The feedback on the food was mixed. In all, everything was enjoyed, though expectations might have been a bit too high. The beef burger with honey mustard had only a smear of honey mustard on it; the onion rings were far too greasy; the owner of the goat-cheese burger was not thrilled about bread, and the chicken burger could have used a few more lettuce, tomatoes and pickles.
Alas, critiques aside the group was pleased about the following:
- The burgers are made rare if requested.
- The harissa (hot sauce) was incredibly spicy and oh so good.
- Being able to select unusual toppings, such as grilled red pepper and goat cheese, is unique especially as a lot of them wind up going really well together and bring out the flavour of the meat.
- If you ask for something without cheese, you get it without cheese.

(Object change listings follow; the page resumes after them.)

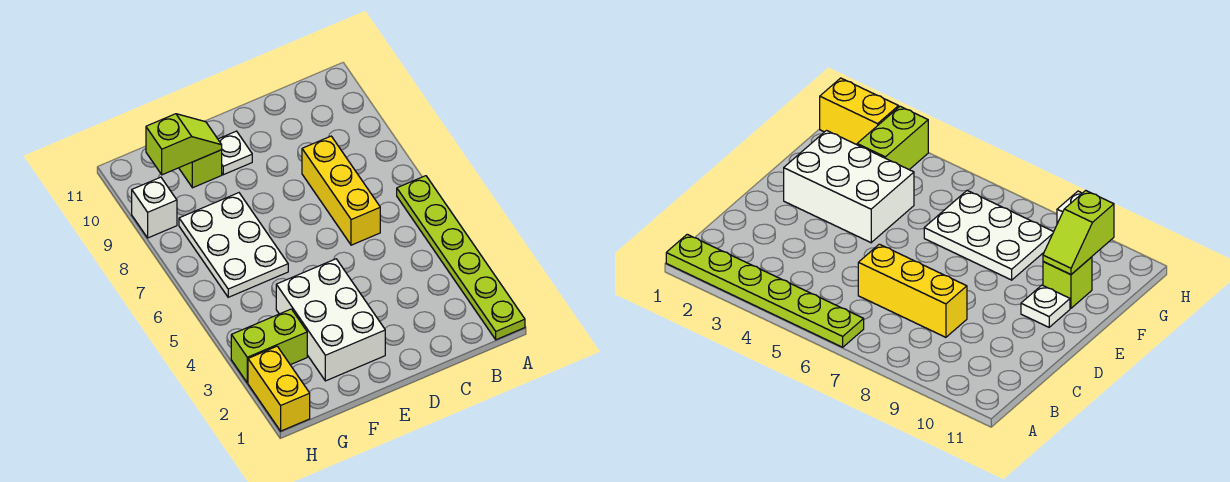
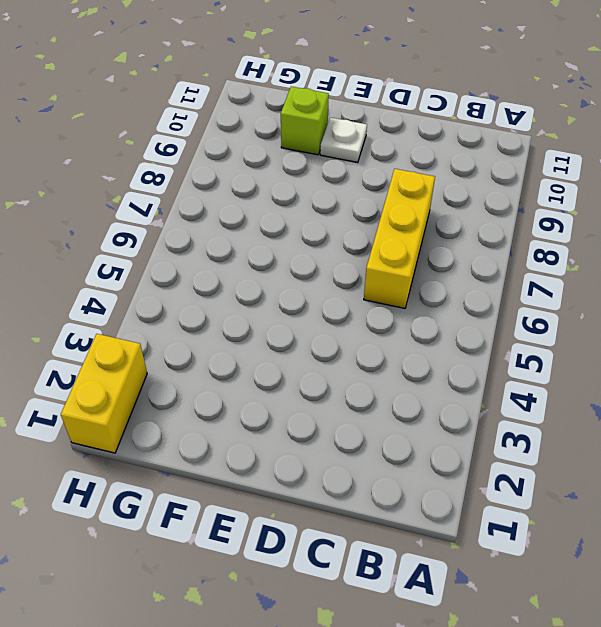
none -> lime 1x6 plate [397,176,525,340]
none -> white 2x3 brick [276,259,385,381]

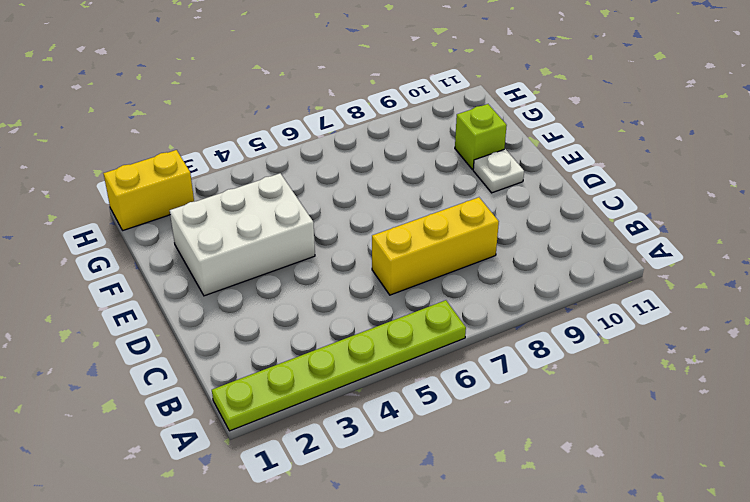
none -> white 2x3 plate [179,193,288,297]
none -> lime 1x2 brick [231,309,307,383]

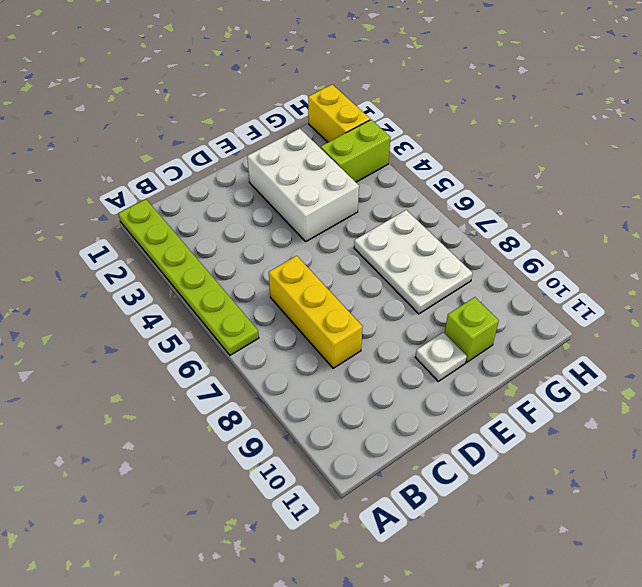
none -> white 1x1 brick [132,177,177,238]
none -> lime 1x2 slope [146,114,222,175]

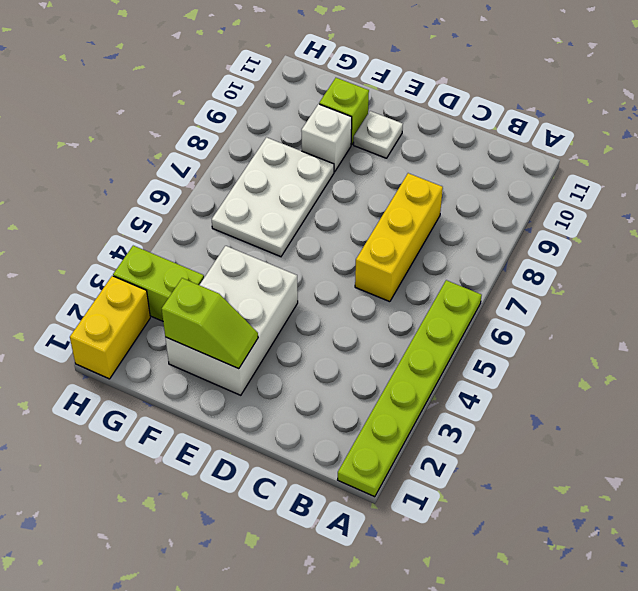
lime 1x2 slope [162,278,258,369] -> lime 1x2 slope moved to [146,114,222,175]
white 1x1 brick [301,104,352,172] -> white 1x1 brick moved to [132,177,177,238]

In all, it’s worth trying. As one friend remarked, “It’s 100 times better and 100 times healthier than McD’s or Burger King. Yes, I can probably make a better burger at home, but if want something relatively fast, tasty and easily accessible then Mince will be my go-to place in Cairo.” And there you have it. The modest feedback in combination with a reasonable price tag (3.5 people ate and drank for 160LE) means I’ll give Mince another try. Though I’ll probably wait a couple months until the service gets sorted and the hype dies down.
At least that way I’ll be able to have my sweet potato fries…and eat them too.